_Document segment_:
################
Given the lack of firm conclusions regarding how the collapses occurred, the M.I.T. panel participants asked their audience to consider various theories they put forth. In general, it was agreed that as the structure warped and weakened at the top of each tower, the frame, along with the concrete slabs, furniture, file cabinets and other materials, became an enormous consolidated weight that eventually crushed the lower portions of the structure below. The details of how the frame members failed remain under contention.


Professor Connor's theory focused on weaknesses in how the vertical and horizontal structural members were tied together. During construction, he explained, each prefabricated floor system was lifted into place by a crane and "supported at the ends like a hinge, where they were bolted and welded to the inner and outer framing tubes" so that part of the gravity load went through the core and the other part through the exterior structure. "The floor trusses sat on beams and were tied down so the core was locked to the exterior," he said. "It was an unusual system and very lightweight. If you lose the connection between them, however, you lose the ability to carry the floor loads and allow the floors to slide back and forth under stress. If a damaged floor system were to fall, it would break the end connections in the lower floors and down and down the floors would go."

"In my theory, the hot fire weakened the supporting joint connection," Connor continued. "When it broke, one end of a floor fell, damaging the floor system underneath, while simultaneously tugging (pulling) the vertical members to which it was still attached toward the center of the building and down." This phenomenon started a parasitic process that accelerated until total failure and the structure fell in on itself, he said.

Eduardo Kausel proposed an alternative failure explanation that he acknowledged was independently developed by Zdenek Bazant, a professor at Northwestern University. "I believe that the intense heat softened or melted the structural elements—floor trusses and columns—so that they became like chewing gum, and that was enough to trigger the collapse," he said. "The floor trusses are likely to have been the first to sag and fail. As soon as the upper floors became unsupported, debris from the failed floor systems rained down onto the floors below, which eventually gave way, starting an unstoppable sequence. The dynamic forces are so large that the downward motion becomes unstoppable."
################
_Source information_:
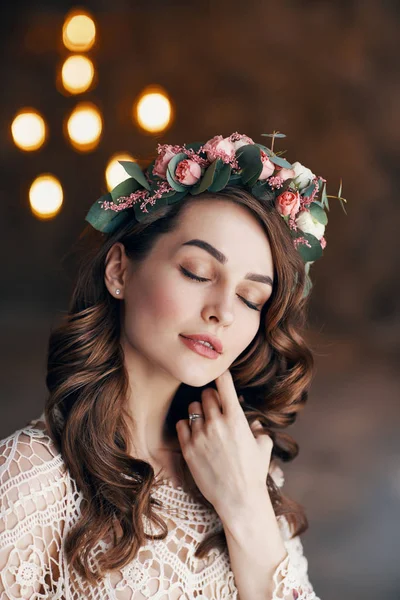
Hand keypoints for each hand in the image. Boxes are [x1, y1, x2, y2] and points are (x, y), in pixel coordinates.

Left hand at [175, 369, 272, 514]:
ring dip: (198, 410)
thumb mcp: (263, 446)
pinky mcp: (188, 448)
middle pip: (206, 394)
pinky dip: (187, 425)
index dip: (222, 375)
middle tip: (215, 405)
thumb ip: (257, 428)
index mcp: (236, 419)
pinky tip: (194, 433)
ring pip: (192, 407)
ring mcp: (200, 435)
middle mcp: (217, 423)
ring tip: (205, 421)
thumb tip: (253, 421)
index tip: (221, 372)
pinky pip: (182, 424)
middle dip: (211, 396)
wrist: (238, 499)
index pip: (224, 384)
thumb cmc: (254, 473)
################
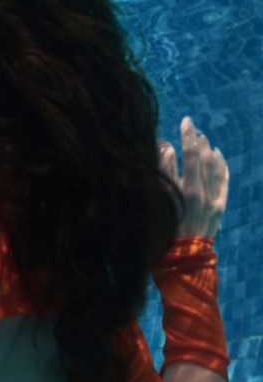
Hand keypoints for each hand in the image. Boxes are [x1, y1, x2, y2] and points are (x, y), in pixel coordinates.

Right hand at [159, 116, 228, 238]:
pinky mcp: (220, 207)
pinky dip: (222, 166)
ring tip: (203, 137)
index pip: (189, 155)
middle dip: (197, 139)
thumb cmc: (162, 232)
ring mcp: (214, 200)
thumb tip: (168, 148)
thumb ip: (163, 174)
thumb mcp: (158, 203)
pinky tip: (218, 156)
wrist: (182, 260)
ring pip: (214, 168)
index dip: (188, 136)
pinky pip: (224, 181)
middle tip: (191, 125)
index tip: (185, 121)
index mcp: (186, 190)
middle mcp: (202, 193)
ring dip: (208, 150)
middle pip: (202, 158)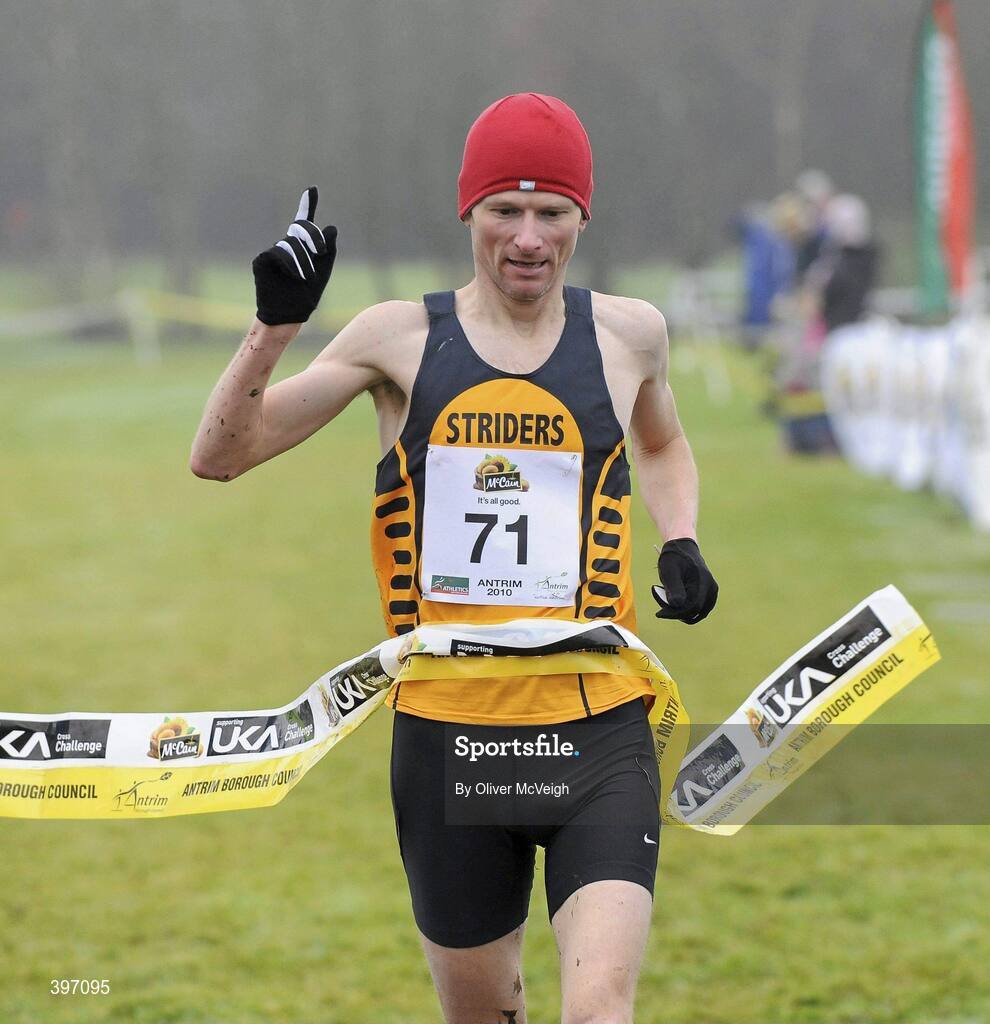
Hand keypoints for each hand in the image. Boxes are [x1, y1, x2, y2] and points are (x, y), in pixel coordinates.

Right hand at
################
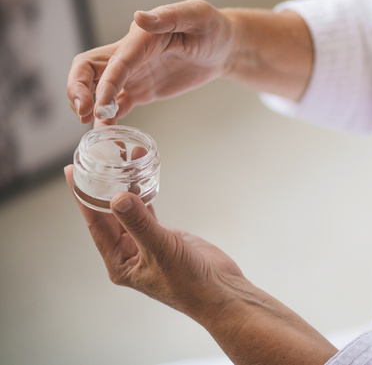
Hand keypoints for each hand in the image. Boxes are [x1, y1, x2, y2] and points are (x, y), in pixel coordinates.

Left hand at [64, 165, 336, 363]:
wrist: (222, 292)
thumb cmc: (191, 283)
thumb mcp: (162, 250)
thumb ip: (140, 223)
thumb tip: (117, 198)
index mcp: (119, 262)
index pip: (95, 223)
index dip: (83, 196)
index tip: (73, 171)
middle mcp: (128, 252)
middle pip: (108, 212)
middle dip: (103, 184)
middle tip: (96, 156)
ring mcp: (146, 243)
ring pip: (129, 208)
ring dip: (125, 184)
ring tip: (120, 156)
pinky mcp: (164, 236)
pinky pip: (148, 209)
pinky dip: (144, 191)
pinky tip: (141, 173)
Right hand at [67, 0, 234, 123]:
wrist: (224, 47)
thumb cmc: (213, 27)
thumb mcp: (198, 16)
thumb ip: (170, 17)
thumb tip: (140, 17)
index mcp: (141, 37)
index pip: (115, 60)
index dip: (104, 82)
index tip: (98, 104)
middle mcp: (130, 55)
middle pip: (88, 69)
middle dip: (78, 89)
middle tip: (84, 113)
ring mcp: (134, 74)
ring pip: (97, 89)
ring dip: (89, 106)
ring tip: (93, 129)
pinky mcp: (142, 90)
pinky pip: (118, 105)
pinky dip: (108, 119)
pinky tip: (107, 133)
################
_Work instruction 1_: In the passage on the tower collapses, which Northwestern University professor independently developed the failure explanation that Eduardo Kausel proposed?
_Work instruction 2_: Name every person mentioned in the passage on the tower collapses.
_Work instruction 3_: Write the next part of the passage on the tower collapses, starting after its final sentence.

_Response box 1_: Zdenek Bazant

_Response box 2_: Professor Connor, Eduardo Kausel, Zdenek Bazant

_Response box 3_:
Via two simple models, Kausel was able to determine that the fall of the upper building portion down onto a single floor must have caused dynamic forces exceeding the buildings’ design loads by at least an order of magnitude. He also performed some computer simulations that indicate the building material fell almost unrestricted at nearly the speed of free-falling objects. "The towers' resistive systems played no role. Otherwise the elapsed time of the fall would have been extended," he noted. As it was, the debris took about nine seconds to reach the ground from the top.

"It's difficult to judge which of these failure mechanisms occurred first; probably all occurred and interacted," said panel member Oral Buyukozturk, professor of civil and environmental engineering at M.I.T.. "The prolonged effect of high heat is likely to have led to the buckling of the columns, collapse of the floors, as well as to the shearing of the floors upon the failure the joints." He noted that videotapes of the catastrophe showed some tilting of the top portion of the south tower before it collapsed. "This indicates the buckling of one building face while the adjacent face was bending [placed into tension]." After that, the upper portions of the tower are shown disintegrating, with "a dynamic effect and amplification process" following that led to a progressive collapse—"a kind of pancaking or deck of cards effect"—down to ground zero, Buyukozturk stated.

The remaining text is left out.